SET OF TASKS |
A – According to the letter about queer writing and African literary prizes, which prizes did the writer submit to in 2016 and again this year?
B – Carry the letter about queer writing and African literary prizes forward from the point where it stops.

SUPPLIED TEXT |

::::::::

Many things confuse me about the literary scene in Africa, but let me begin with this.

I am a young Nigerian writer. Because I want to learn as much as possible, all I do when I’m not writing or reading books or surfing The New Yorker or reading news on your site is roam on Facebook. Every day, since I began writing in 2016, I send friend requests to writers and then loiter around their pages, around every post and comment they make about the writing life.

This year, I began to see some of my favourite writers post about awards. They say that all anybody needs to do to win or be shortlisted for awards in Africa is write about homosexuality. They give examples to back up their argument: the Brunel Prize, the Caine Prize and the Writivism Prize are now dominated by queer writers. They say it is so because these awards are funded by Westerners and so want to project a certain image of Africa. They want to forcefully make homosexuality mainstream even when such stories have limited emotional impact because not everybody can relate to it. I am troubled because the people I wanted didn’t win any of those awards; so I am moved to believe what my favourite writers say on Facebook, that without making political concessions and writing about gay stuff, these writers won’t even be recognized; that they deliberately write it just so they would get shortlisted and win—and it is working for them, because they get it even when they don’t deserve it.

Mr. Brittle, I am not homophobic, but I really don’t like reading gay stuff in poems, short stories, essays or books, or anywhere. I dislike Chinelo Okparanta’s lesbian novel Under the Udala Trees. I detest Romeo Oriogun’s gay poems. I am repulsed by Arinze Ifeakandu’s gay story, “God’s Children Are Little Broken Things.” Even though I like her, I stopped reading Petina Gappah’s “A Short History of Zaka the Zulu” once I found out it’s about homosexuality. And in all honesty, I hate that you have written gay stories also. I don’t have anything against it—two of my very good writer friends are gay—but I also don’t like it. I just want to confirm: has queer literature in Africa become a “trend”? I submitted to the Writivism, Short Story Day Africa and Commonwealth Prizes in 2016 and this year, but none nominated me. I don’t want to sound bitter but I can’t be happy knowing that I wasn’t nominated because I didn’t write the things they promote. My friend, a young poet, has begun writing things like that and is sure he will be on the Brunel Prize shortlist next year. Should I follow suit? Does it mean I will never be recognized until I write gay stuff?

Hopeful for your reply,

Paul from Lagos.

::::::::

LISTED RECORDS |

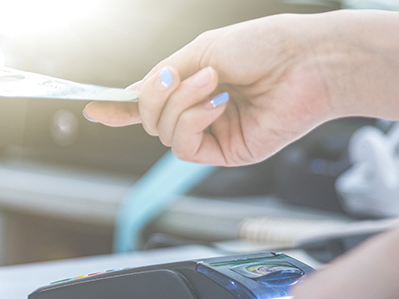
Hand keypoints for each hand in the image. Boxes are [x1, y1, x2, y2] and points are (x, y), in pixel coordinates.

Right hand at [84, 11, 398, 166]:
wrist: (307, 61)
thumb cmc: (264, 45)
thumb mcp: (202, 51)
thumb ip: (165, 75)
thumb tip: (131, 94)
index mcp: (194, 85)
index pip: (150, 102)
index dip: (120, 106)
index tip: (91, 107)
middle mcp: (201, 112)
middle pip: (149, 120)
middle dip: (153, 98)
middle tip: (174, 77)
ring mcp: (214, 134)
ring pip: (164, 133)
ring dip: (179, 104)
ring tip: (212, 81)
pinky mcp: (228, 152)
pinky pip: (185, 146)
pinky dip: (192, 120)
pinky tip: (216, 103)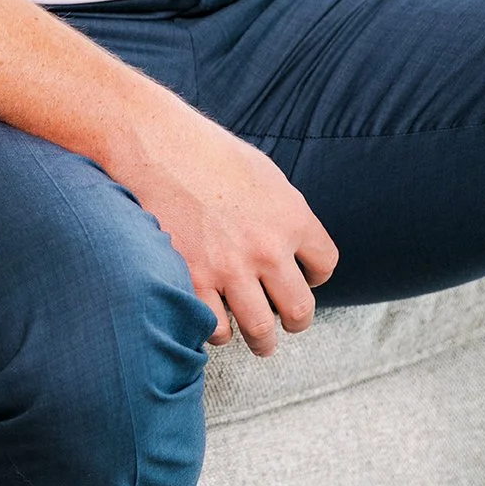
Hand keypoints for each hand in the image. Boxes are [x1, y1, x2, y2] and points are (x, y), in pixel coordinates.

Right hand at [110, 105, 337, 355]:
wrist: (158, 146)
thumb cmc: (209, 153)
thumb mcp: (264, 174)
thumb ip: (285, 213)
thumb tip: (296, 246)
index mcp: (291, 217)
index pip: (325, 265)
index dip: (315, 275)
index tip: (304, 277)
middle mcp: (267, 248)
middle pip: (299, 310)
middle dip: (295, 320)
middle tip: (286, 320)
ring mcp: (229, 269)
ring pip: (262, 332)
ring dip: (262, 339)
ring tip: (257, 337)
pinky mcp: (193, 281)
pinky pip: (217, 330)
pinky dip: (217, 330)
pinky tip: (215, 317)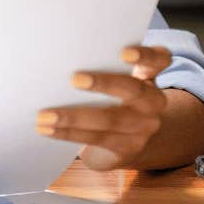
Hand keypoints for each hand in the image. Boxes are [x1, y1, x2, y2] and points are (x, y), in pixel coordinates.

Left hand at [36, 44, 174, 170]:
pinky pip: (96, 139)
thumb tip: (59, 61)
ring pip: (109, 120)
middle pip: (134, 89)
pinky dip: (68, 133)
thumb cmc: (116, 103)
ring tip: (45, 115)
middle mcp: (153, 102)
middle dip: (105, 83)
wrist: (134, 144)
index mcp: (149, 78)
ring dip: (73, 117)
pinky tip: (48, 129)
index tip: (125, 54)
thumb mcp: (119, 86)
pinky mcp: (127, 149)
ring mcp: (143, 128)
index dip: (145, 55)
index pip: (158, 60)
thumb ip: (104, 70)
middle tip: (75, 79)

::::::::

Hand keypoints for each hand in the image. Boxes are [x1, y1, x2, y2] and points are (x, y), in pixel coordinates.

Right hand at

::::::::

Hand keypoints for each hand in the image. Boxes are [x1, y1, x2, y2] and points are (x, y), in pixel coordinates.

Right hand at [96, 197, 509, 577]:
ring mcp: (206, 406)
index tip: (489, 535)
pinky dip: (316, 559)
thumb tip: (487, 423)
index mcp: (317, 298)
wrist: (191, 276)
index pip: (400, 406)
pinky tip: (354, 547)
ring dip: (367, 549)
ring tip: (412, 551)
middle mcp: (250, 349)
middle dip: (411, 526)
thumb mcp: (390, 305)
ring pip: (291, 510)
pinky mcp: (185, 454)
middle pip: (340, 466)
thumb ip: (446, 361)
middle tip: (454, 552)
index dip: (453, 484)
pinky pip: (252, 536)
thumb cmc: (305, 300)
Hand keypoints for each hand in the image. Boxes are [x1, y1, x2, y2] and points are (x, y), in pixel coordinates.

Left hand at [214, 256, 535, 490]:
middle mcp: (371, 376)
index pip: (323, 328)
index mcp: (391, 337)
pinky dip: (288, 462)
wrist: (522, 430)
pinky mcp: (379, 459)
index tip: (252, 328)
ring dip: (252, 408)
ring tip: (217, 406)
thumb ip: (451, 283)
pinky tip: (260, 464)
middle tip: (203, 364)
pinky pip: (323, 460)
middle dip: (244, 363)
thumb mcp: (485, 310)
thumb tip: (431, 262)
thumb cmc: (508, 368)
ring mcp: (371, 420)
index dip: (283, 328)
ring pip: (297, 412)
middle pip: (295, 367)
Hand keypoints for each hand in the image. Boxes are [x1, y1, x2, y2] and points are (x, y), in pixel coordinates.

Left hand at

::::::::

EXPECTED RESPONSES |
A – The Writivism, Short Story Day Africa and Commonwealth Prizes.

B –
K Sello Duiker’s The Quiet Violence of Dreams. Image from Bid or Buy.

DEAR PAUL,

This is not the first time I have heard these suggestions voiced, implied, posted on Facebook, Twitter, on blogs. They were so frequent that, in response, I began an essay, even as I wondered how it was not as obvious to them as it was to me. So you are not alone in your accusations. But I must assure you that, as worth engaging as they are, your fears are logically, statistically and artistically unfounded.

Know, Paul, that literature about queer experiences, literature in which queer people appear—I have stopped using the term “queer literature” for reasons I will explain later—is not new in Africa. Africans have always written about queer Africans. Nigeria’s Wole Soyinka’s The Interpreters (1965), Mali’s Yambo Ouologuem’s Bound To Violence (1971), Ghana’s Kofi Awoonor’s This Earth, My Brother (1971), Ghana’s Ayi Kwei Armah’s Two Thousand Seasons (1973): these are fiction books that have characters who are gay, lesbian, or bisexual. But these books all suffer from a certain affliction: their authors’ inability to portray queer people as regular human beings, their authors’ puzzling use of their characters’ queerness as a plot device, a political twist in their overall anti- and post-colonial visions in which queerness represents colonialism and everything wrong with it, in which the queer characters are either non-African, as in Soyinka’s The Interpreters, or irresponsible Africans, as in Awoonor’s This Earth, My Brother. In fact, Soyinka’s imagination of homosexuality in The Interpreters has been described, in a 2015 Africa Is a Country essay by Neelika Jayawardane and Ainehi Edoro, as “cringe-worthy and extremely unsympathetic”: “Same-sex desire is caricatured and vilified through the figure of a mixed-race African-American gay man playing out the classic stereotype of the non-African homosexual outsider whom everyone treats with mild indifference or open revulsion.”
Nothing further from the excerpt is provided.